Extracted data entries
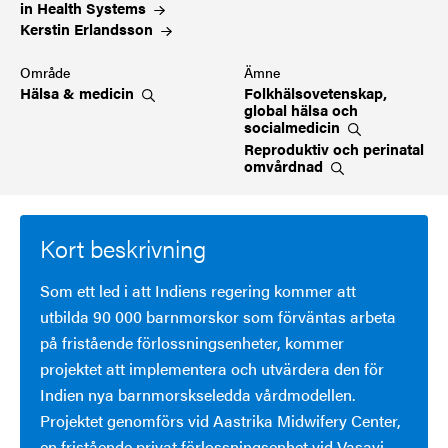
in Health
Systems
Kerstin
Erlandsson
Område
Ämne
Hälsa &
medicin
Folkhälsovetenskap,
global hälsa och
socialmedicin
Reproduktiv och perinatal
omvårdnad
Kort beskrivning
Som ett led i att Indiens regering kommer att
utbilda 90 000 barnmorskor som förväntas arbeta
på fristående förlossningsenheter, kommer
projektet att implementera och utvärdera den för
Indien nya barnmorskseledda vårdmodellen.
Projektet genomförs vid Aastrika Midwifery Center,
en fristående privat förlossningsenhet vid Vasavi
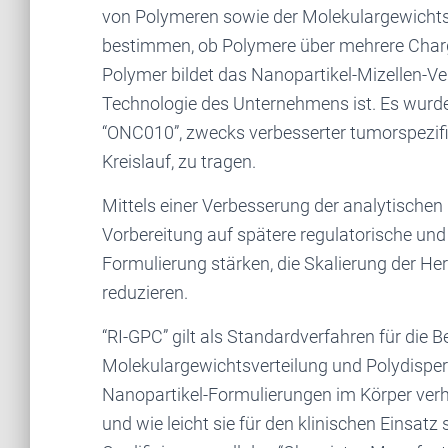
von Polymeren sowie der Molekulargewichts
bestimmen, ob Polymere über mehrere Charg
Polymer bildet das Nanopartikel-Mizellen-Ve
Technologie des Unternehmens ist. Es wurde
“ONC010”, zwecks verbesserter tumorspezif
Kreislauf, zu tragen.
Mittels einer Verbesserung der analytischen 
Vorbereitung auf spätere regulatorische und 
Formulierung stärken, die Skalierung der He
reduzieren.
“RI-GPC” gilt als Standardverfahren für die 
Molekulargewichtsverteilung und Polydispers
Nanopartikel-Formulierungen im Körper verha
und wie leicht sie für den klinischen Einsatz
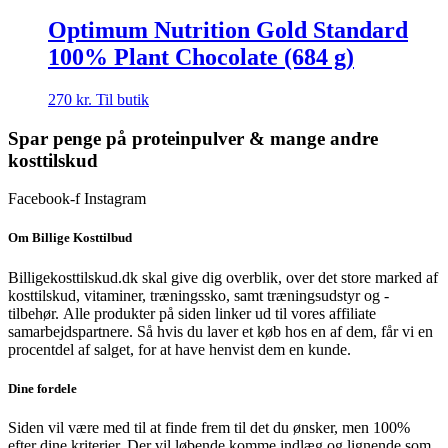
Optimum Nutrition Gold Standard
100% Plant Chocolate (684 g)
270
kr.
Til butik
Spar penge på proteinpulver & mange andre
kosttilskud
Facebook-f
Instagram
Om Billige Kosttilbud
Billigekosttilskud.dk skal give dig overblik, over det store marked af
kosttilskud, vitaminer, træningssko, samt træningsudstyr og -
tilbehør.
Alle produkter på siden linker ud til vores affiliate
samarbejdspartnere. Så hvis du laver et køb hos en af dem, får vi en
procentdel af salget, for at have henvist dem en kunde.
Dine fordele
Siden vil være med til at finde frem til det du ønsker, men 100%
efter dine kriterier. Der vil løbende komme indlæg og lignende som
---
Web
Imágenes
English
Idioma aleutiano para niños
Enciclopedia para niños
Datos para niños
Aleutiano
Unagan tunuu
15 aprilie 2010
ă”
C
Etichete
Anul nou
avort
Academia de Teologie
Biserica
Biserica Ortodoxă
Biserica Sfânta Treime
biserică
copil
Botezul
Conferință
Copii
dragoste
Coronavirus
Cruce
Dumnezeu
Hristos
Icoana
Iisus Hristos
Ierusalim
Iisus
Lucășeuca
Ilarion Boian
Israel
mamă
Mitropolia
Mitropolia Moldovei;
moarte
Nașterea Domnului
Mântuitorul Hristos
--
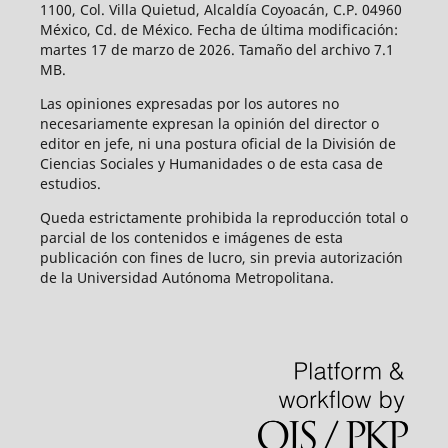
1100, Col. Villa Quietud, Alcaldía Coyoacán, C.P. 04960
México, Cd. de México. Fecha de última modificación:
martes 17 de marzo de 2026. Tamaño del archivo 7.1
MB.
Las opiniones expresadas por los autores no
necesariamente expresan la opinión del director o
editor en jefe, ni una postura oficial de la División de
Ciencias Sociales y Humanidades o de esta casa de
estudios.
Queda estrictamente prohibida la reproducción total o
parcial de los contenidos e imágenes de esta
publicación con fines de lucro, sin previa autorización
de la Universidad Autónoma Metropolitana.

What to do: Go to the line above that has "Som ett led i att Indiens regering kommer att" and copy exactly from there down to the line that has "samarbejdspartnere. Så hvis", both included. Leave the pictures out.

Exercise solution:
Som ett led i att Indiens regering kommer att
utbilda 90 000 barnmorskor som förväntas arbeta
på fristående förlossningsenheter, kommer
projektet att implementera och utvärdera den för
Indien nya barnmorskseledda vårdmodellen.
Projektet genomförs vid Aastrika Midwifery Center,
en fristående privat förlossningsenhet vid Vasavi
von Polymeren sowie der Molekulargewichts
bestimmen, ob Polymere über mehrere Charg
Polymer bildet das Nanopartikel-Mizellen-Ve
Technologie des Unternehmens ist. Es wurde
“ONC010”, zwecks verbesserter tumorspezif
Kreislauf, zu tragen.
Mittels einer Verbesserung der analytischen 
Vorbereitung auf spätere regulatorische und 
Formulierung stärken, die Skalierung der He
reduzieren.
“RI-GPC” gilt als Standardverfahren für die 
Molekulargewichtsverteilung und Polydispers
Nanopartikel-Formulierungen im Körper verha
und wie leicht sie für den klinischen Einsatz
Optimum Nutrition Gold Standard
100% Plant Chocolate (684 g)
270
kr.
Til butik
Spar penge på proteinpulver & mange andre
kosttilskud
Facebook-f
Instagram
Om Billige Kosttilbud
Billigekosttilskud.dk skal give dig overblik, over det store marked af
kosttilskud, vitaminer, træningssko, samt træningsudstyr og -
tilbehør.
Alle produkter på siden linker ud til vores affiliate
samarbejdspartnere. Så hvis du laver et køb hos en af dem, får vi en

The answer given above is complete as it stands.